##### Document extract #####

Taking things one stage further, we can allow our fuzzy set memberships to evolve. This relates to learning the rules by which we make our decisions. This is difficult to do in human terms, for whilst we can provide evidence after-the-fact we are unable to query our neural connections to find out what factors actually contributed to our intuitive decisions and by how much.
Using variants of Neural Networks this problem too can be solved. Fuzzy Adaptive Systems use NNs to identify clusters in the input data, and this is what we mean by our fuzzy sets. It is possible to extract the definitions from these systems which allows us to build artificial control and decision systems using fuzzy methods (a form of automatic expert system).
The bivalent 1/0 realm makes control decisions an all or nothing affair, this mode of working is highly unstable as we see at traffic lights. Traditionally 'Go' or 'Stop' must be permanent states, either/or, and cannot depend upon the fuzzy value of how much traffic there is - thus they have fixed on/off times and this causes jams and empty lanes to coexist. Applying fuzzy logic however enables us to classify the traffic density from the two directions as fuzzy values, thus we can then decide relative times for Go and Stop to best balance traffic flow. Such applications are widespread and show fuzzy thinking is not just equivalent to probabilities as some assume, but is a way of dealing logically with fuzzy actualities (e.g. lane occupancy 'completeness') - real world values.
In fuzzy control systems we make extensive use of the concept of cybernetic feedback, common to many other systems fields. Fuzzy systems being inherently nonlinear however can deal with those situations hard to formulate in traditional linear mathematical terms, and this includes complex nonlinear machines and systems with multiple interrelated variables.
Although we have concentrated here on explaining fuzzy logic, we need to put this into perspective. Fuzzy logic is just one of a number of non-standard logics that currently exist and which are used to cope with situations excluded from classical bivalent logic. One of main classes of these logics (which includes fuzzy logic), is known as paraconsistent logic and this allows for various types of contradiction. Fuzzy logic, which we have outlined here, retains a form of balance, the 'true' and 'false' axes always add to 1, i.e. if a statement become more 'true' then it become less 'false' in proportion. But we can relax this rule, and allow for separate values on both these axes, e.g. a value could be 100% true and 100% false at the same time, i.e. the very definition of a paradox. Going even further, we can realise that our fuzzy values are themselves uncertain, so we can add a third 'indeterminacy' axis to reflect this - a mode more akin to quantum ideas. The implications of these wider logics have yet to be widely studied, but by merging a number of them we can perhaps derive a common form of decision logic that can apply to multi-level complex systems, values and dynamical science alike.

##### Recorded information #####

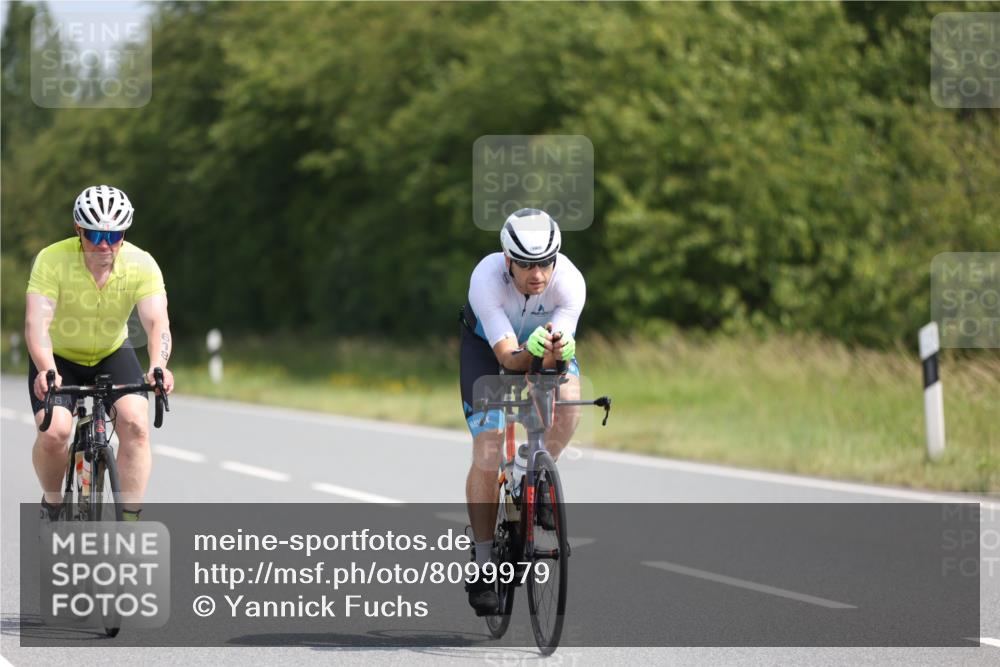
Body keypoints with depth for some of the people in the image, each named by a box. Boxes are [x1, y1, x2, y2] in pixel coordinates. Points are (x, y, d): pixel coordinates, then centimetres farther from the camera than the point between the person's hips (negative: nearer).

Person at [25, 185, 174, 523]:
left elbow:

#####

** Actions to take **
a – Answer these questions about the fuzzy logic passage, one line each:
(i) What do Fuzzy Adaptive Systems use neural networks to identify in the input data?
(ii) What do the fixed on/off times of traffic lights cause to coexist?
(iii) What is the main class of non-standard logics, including fuzzy logic, that allows for various types of contradiction?
b – Extract the span of the fuzzy logic passage starting at "Using variants of" and ending at "automatic expert system).".
Work only from the fuzzy logic passage.

** Written responses **
a –
(i) Clusters in the input data.
(ii) Jams and empty lanes.
(iii) Paraconsistent logic.

b –
Using variants of Neural Networks this problem too can be solved. Fuzzy Adaptive Systems use NNs to identify clusters in the input data, and this is what we mean by our fuzzy sets. It is possible to extract the definitions from these systems which allows us to build artificial control and decision systems using fuzzy methods (a form of automatic expert system).